• _Dataset entries_
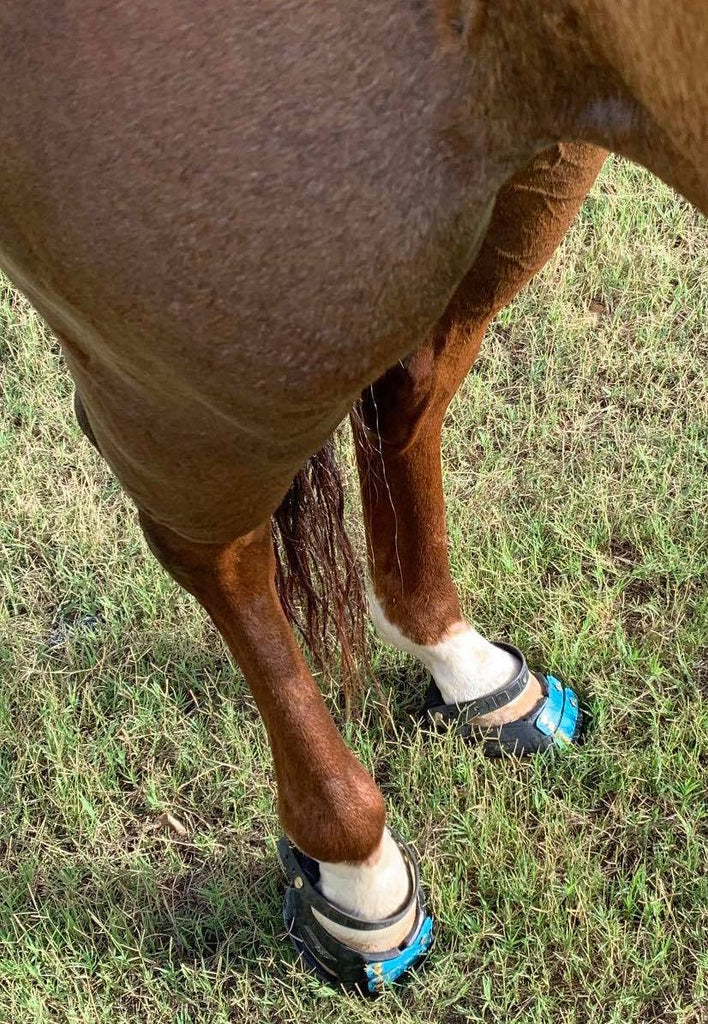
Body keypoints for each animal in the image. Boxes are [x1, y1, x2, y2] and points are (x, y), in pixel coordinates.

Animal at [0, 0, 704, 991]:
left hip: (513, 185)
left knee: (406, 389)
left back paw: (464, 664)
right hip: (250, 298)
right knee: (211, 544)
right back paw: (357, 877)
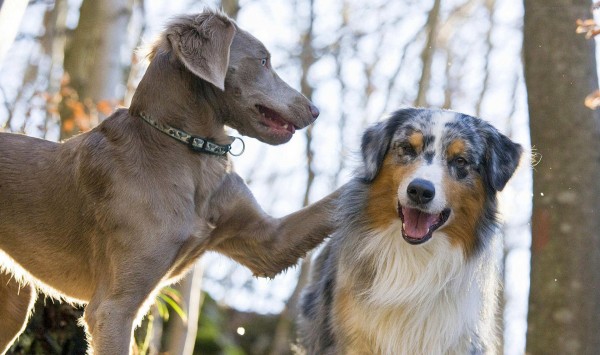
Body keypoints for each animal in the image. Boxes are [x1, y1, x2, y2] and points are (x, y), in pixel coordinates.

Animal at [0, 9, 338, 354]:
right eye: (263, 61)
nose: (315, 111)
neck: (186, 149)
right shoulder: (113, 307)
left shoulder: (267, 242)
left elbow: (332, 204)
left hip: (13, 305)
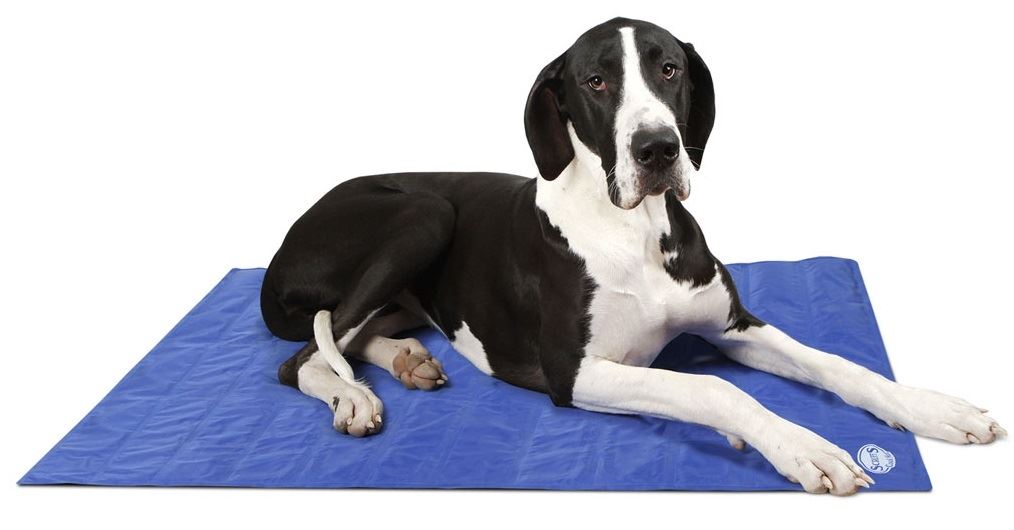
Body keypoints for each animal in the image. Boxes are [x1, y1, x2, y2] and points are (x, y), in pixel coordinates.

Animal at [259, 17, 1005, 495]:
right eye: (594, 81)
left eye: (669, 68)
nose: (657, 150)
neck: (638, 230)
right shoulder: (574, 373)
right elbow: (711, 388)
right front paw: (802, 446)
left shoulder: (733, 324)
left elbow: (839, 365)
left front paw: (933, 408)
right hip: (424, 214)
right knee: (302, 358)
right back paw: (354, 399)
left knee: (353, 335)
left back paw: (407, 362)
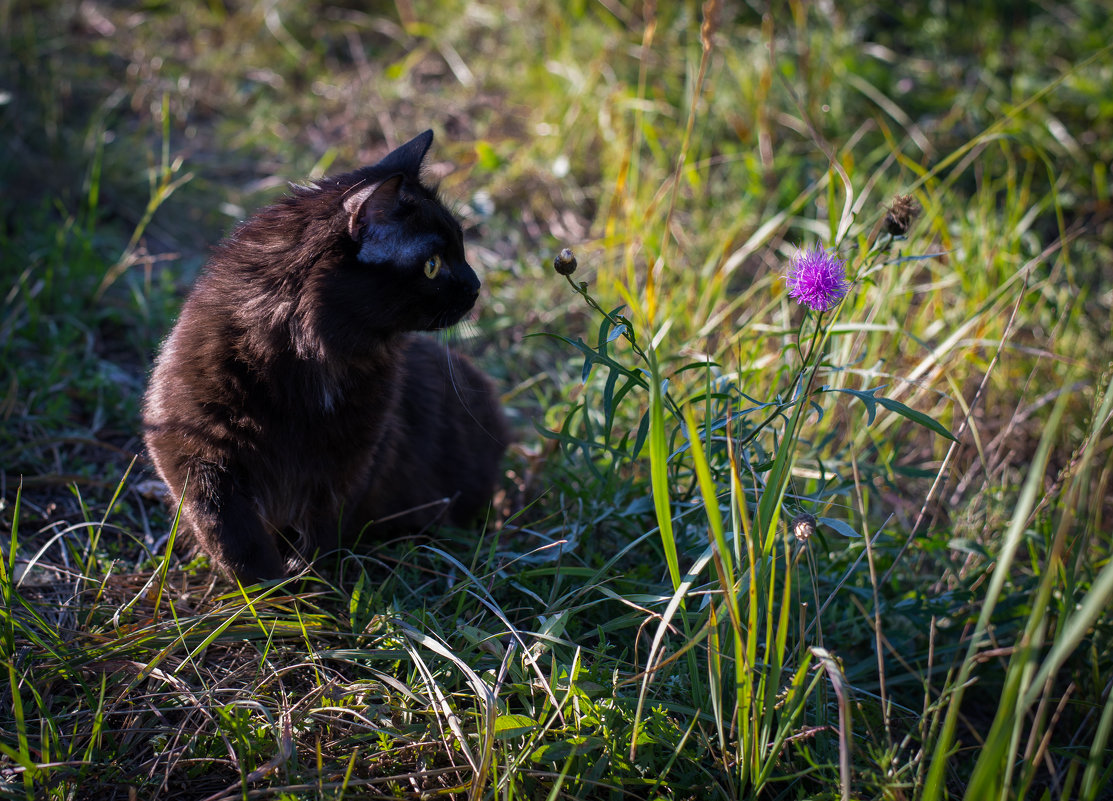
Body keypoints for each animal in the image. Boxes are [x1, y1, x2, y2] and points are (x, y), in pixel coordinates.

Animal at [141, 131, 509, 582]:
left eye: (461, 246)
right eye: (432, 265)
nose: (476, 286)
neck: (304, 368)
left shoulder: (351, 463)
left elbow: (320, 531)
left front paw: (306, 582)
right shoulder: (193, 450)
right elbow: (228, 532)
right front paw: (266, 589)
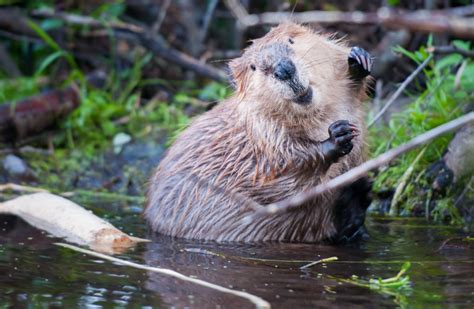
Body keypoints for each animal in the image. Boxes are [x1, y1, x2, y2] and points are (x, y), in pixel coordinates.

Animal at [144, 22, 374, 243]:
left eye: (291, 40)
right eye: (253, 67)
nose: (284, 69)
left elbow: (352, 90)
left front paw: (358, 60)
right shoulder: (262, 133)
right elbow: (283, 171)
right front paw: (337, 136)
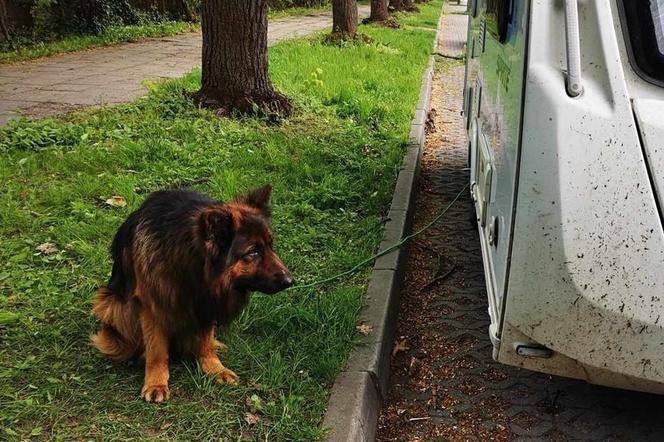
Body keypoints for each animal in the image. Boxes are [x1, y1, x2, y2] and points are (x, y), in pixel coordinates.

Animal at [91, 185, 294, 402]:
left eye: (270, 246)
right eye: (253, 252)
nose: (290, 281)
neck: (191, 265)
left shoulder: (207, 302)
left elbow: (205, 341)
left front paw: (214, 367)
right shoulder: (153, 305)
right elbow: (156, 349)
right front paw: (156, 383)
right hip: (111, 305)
==
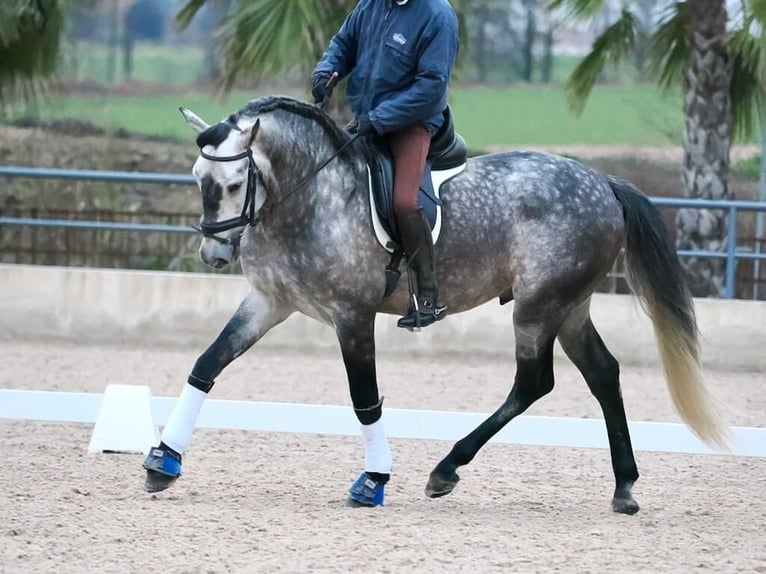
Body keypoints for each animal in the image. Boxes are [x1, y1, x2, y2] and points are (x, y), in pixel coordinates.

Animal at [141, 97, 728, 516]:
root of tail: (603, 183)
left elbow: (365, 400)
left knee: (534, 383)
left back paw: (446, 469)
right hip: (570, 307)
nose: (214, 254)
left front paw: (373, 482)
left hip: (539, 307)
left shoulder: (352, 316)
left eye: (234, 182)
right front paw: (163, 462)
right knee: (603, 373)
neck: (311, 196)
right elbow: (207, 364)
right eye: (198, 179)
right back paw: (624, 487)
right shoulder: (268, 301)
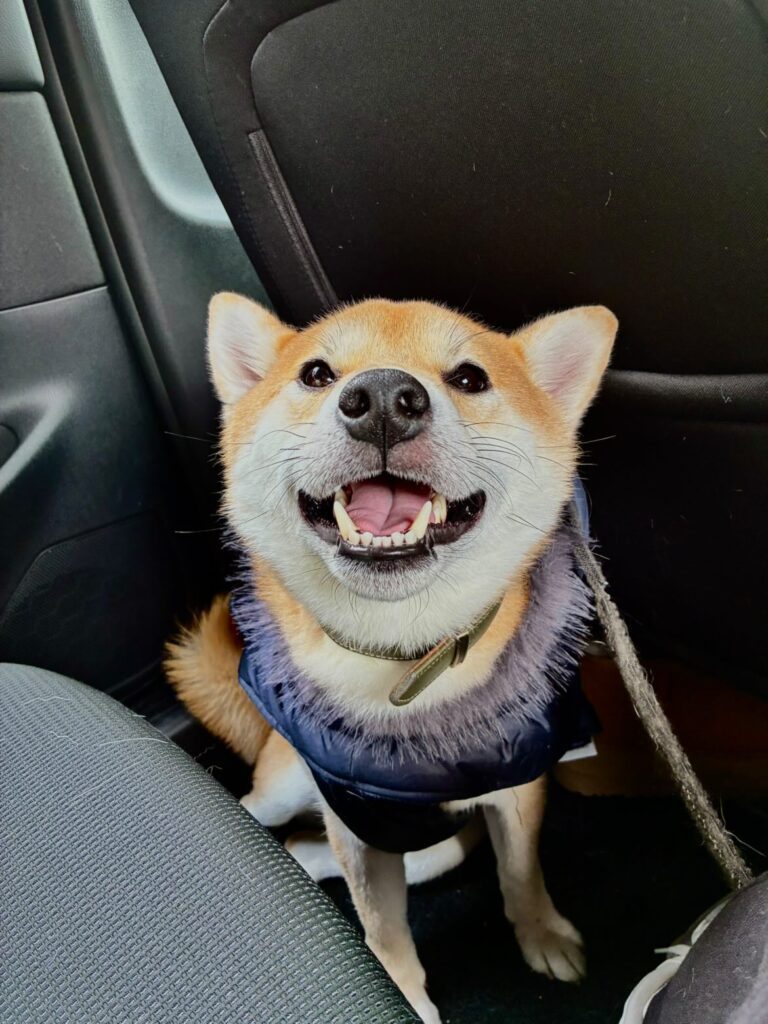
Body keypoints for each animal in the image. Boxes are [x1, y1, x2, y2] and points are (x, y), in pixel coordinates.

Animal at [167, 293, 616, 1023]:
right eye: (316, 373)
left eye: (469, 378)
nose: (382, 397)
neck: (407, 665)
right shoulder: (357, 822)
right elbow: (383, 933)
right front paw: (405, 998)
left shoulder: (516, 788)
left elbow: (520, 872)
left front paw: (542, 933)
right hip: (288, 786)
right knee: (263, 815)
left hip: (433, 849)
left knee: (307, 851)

• _TASK TO CARRY OUT_
Locate the word "front" in the records and collect each line it appears in.

• _RESPONSE BELOW_
right front paw: (802, 446)
left front paw: (933, 408)
left front paw: (306, 582)
right front paw: (266, 589)
left front paw: (358, 60)
right front paw: (337, 136)
left front paw: (214, 367)
right front paw: (156, 383)
left front paw: (373, 482)
right front paw: (163, 462)
right front paw: (405, 998)
left front paw: (542, 933)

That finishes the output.